8. Derrick Henry, RB, Tennessee Titans
Henry is leading the league in rushing by a margin the size of the Pacific Ocean, but he’s also a running back on a middling 3-2 Titans team that recently lost to the Jets. He’s definitely a favorite for OPOY, but it's hard to win an MVP with those types of hurdles.
9. Patrick Mahomes, QB, Kansas City Chiefs
Kansas City is a hugely disappointing 2-3 and Mahomes is coming off arguably his worst ever game as a pro against Buffalo, but the Chiefs have already played the four toughest teams in the AFC through the first five weeks. Things will get easier and that’s when I’d expect Mahomes to climb this list.
10. Matthew Stafford, QB, Los Angeles Rams
After a sparkling start, some inconsistencies have shown up in Stafford’s game over the past few weeks, but there’s still zero doubt that he’s an immense upgrade over Jared Goff. As a great QB leading a 4-1 team, he simply has to be in the MVP conversation, even if he isn’t a ‘serious’ threat for the award yet.
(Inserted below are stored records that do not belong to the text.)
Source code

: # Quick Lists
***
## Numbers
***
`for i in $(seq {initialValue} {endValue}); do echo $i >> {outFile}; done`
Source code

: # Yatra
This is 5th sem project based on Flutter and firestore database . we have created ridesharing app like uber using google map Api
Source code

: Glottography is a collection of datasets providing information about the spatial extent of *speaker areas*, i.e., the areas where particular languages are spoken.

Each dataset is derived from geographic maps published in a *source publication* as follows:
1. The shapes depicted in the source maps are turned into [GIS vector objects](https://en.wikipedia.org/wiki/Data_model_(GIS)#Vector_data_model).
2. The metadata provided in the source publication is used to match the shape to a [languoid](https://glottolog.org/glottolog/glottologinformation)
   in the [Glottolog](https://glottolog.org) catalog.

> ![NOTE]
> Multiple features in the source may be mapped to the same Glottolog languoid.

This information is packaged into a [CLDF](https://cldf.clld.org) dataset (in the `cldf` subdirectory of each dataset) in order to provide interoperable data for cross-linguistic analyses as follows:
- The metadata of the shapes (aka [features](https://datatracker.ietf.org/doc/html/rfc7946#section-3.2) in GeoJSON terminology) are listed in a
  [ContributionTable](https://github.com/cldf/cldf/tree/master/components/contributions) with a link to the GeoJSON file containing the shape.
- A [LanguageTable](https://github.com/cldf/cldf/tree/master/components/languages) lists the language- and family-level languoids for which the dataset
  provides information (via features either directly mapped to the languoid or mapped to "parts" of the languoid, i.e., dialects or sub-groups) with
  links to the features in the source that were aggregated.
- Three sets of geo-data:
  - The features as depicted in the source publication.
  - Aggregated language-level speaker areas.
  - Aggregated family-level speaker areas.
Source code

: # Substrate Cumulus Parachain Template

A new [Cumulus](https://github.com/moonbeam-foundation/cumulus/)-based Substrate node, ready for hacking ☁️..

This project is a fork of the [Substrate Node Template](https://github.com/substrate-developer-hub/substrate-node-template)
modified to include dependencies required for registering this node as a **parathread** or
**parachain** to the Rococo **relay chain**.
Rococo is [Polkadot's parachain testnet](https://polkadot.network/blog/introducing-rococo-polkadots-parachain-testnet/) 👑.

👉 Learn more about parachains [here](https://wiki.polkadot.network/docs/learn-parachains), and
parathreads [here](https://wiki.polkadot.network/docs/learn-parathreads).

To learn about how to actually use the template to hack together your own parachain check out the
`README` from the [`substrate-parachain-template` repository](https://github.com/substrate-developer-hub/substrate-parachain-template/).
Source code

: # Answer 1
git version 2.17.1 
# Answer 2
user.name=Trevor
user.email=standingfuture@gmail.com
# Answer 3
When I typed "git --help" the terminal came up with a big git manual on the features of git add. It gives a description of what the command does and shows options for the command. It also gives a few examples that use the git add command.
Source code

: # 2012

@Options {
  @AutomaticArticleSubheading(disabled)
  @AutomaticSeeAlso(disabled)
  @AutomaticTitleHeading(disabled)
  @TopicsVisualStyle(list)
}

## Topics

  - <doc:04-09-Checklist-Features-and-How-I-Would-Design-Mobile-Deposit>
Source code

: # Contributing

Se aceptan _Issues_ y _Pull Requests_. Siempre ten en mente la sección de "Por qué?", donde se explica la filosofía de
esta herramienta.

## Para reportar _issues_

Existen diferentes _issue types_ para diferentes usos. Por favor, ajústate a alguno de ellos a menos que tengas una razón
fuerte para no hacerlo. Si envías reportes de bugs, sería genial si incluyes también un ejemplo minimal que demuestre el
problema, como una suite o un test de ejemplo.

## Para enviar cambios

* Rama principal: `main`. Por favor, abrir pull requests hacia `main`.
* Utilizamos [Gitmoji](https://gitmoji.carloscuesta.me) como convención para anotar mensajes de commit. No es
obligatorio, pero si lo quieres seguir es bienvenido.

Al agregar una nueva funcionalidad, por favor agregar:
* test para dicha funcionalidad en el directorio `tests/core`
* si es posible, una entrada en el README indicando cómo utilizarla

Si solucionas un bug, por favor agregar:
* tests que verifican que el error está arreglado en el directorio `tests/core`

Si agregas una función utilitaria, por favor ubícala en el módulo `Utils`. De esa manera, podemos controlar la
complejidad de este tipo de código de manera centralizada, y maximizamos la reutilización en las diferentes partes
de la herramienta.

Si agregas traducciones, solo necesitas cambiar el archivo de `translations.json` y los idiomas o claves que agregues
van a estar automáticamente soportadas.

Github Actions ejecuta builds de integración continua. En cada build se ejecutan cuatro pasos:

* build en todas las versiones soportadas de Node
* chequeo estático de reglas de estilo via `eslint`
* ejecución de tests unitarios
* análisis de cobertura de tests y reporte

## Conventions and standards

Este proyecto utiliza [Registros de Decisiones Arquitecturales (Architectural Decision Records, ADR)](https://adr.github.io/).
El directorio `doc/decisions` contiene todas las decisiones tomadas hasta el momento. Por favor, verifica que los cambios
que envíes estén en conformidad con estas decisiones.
11. Davante Adams, WR, Green Bay Packers
A wide receiver won’t win MVP, but Adams’ dominance is certainly putting him in the OPOY conversation.
12. Justin Tucker, K, Baltimore Ravens
Okay, this is sort of a joke, but after watching 11 missed extra points on Sunday—as well as whatever that Green Bay vs. Cincinnati game was—I just want to fly to Baltimore and give Tucker a big hug. He’s a future Hall of Famer at an increasingly worsening position who has single-handedly won a game for a playoff contender this year. Not even many quarterbacks can say that.